500 signatures reached
To: Philip Green (CEO of Topshop), William Ruprecht (CEO of Sotheby's) and John Barradell (CEO of Corporation of London)
Pay the cleaners the Living Wage of £9.15 p/hour at Topshop, Sotheby's and Barbican Centre.
Pay the cleaners the Living Wage of £9.15 p/hour at Topshop, Sotheby's and Barbican Centre. And stop using unpaid interns at Sotheby's.
Why is this important?
London is one of the most expensive, and unequal cities in the world. It hosts more billionaires than any other city whilst millions of people are forced to get by on poverty wages.
The London Living Wage (LLW) is meant to afford people the opportunity to provide for themselves and their families with the essentials of life and to achieve an adequate level of warmth and shelter, a healthy palatable diet, social integration and avoidance of chronic stress. That is why everyone should be paid at least the LLW.
The LLW is set annually by the Living Wage Foundation and calculated by the Greater London Authority. It currently stands at £9.15 per hour.
The cleaners at Sotheby’s, the world’s largest art business, are contracted out and only paid £8.55 p/hour despite Sotheby’s only employing around 1,500 staff members and dishing out around £150 million in wages between them.
In fact, the cleaners at Sotheby’s recently received a pay cut from £8.80 p/hour to £8.55 p/hour being told that if they didn’t accept it their jobs would be at risk, despite Sotheby’s spending an extra £13 million on wages compared to last year. As such, the cleaners are really picking up the crumbs.
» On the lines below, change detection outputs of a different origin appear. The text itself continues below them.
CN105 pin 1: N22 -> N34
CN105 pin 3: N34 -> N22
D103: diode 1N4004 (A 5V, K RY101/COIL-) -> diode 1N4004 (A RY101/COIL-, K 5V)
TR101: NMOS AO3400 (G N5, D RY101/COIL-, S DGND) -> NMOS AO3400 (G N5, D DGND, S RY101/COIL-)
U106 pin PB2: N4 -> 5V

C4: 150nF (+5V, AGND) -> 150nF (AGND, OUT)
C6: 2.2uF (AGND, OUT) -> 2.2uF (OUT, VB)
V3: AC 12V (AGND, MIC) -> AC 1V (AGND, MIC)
Sotheby’s also uses unpaid interns to help run its business which is both morally reprehensible and legally questionable.
Topshop only pays £6.50 to their cleaners, who are also contracted out. This is despite the fact that the Arcadia Group, the parent group of Topshop, recorded profits of £481m in 2013. Philip Green is also a renowned tax evader, uses sweatshops in Mauritius, and even uses factories in Britain in which workers are paid less than half the legal minimum wage according to a Channel 4 Dispatches.
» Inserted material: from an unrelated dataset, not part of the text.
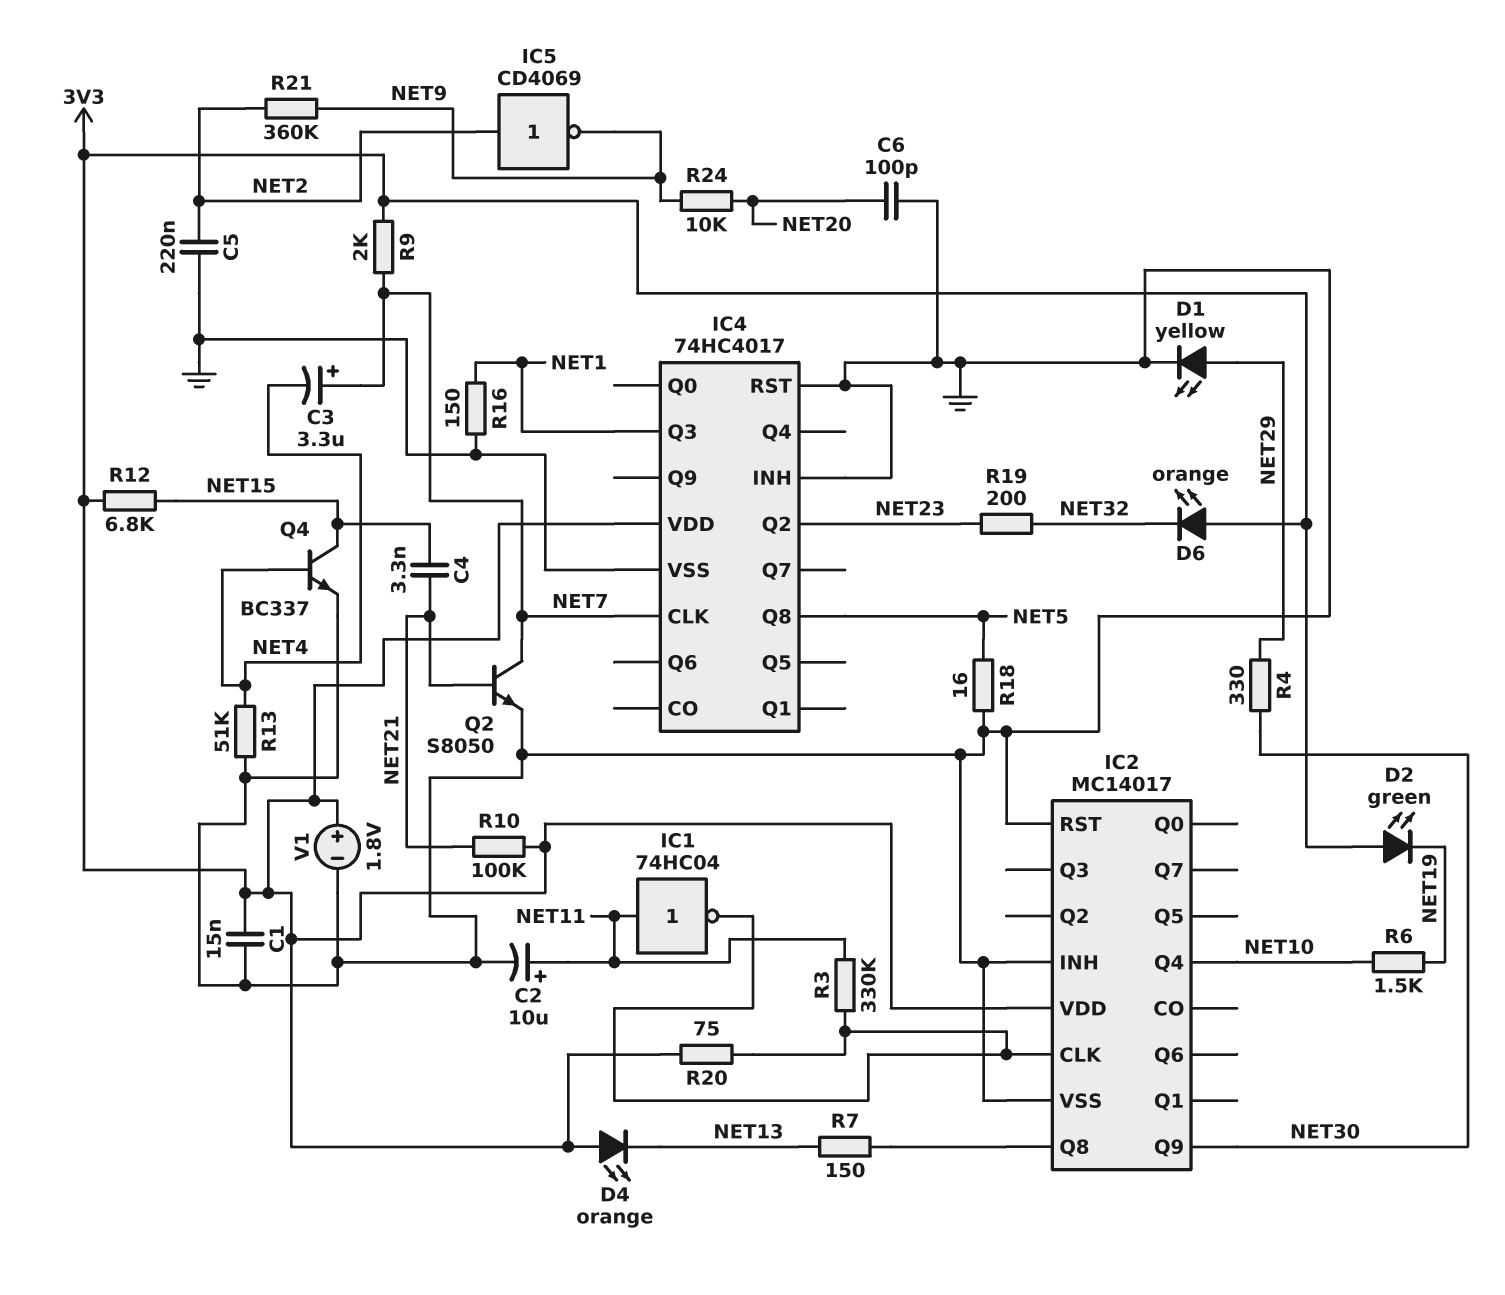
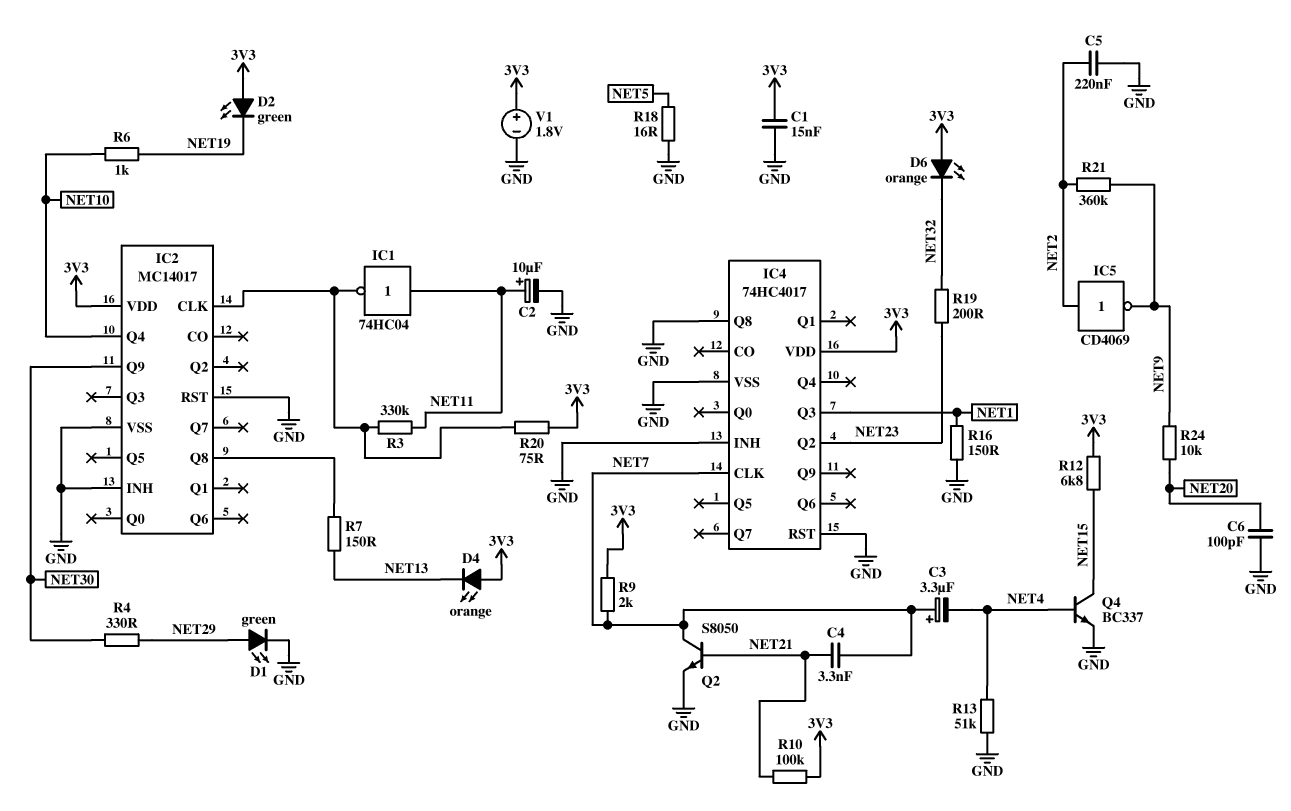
C4: 3.3nF (NET15, NET21) -> 3.3nF (NET7, NET21)
D1: LED yellow (A NET29, K GND) -> LED green (A NET29, K GND)
IC4 pin Q8: NET5 -> GND
R6: 1.5k (NET10, NET19) -> 1k (NET10, NET19)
The cleaners at the Barbican Centre, who are also contracted out, won the LLW in 2013 after a year long campaign. However, the Corporation of London (who owns the Barbican Centre) has refused to increase the LLW to the current rate of £9.15 p/hour.
Quotes from cleaners (all wish to remain anonymous)
A cleaner from Topshop says: “Earning only £6.50 per hour means I have to work so many hours a day to pay my bills that I barely have time to see my children. It also means I can’t afford to travel by tube and need to spend several hours a day on the bus just to get to and from work.”
A cleaner from Sotheby’s says: “Working so hard that my joints hurt, for so little for a company that makes so much money is just not fair. Our wages should be enough to cover the basic costs of living in London, and they simply aren't."
A cleaner at the Barbican Centre says: "After having fought so hard to win the Living Wage, to now be told that we won't be paid it is just tragic. We will have to go back once again and fight for the Living Wage.”
The cleaners at Topshop, Sotheby's and Barbican Centre are members of the trade union United Voices of the World (UVW).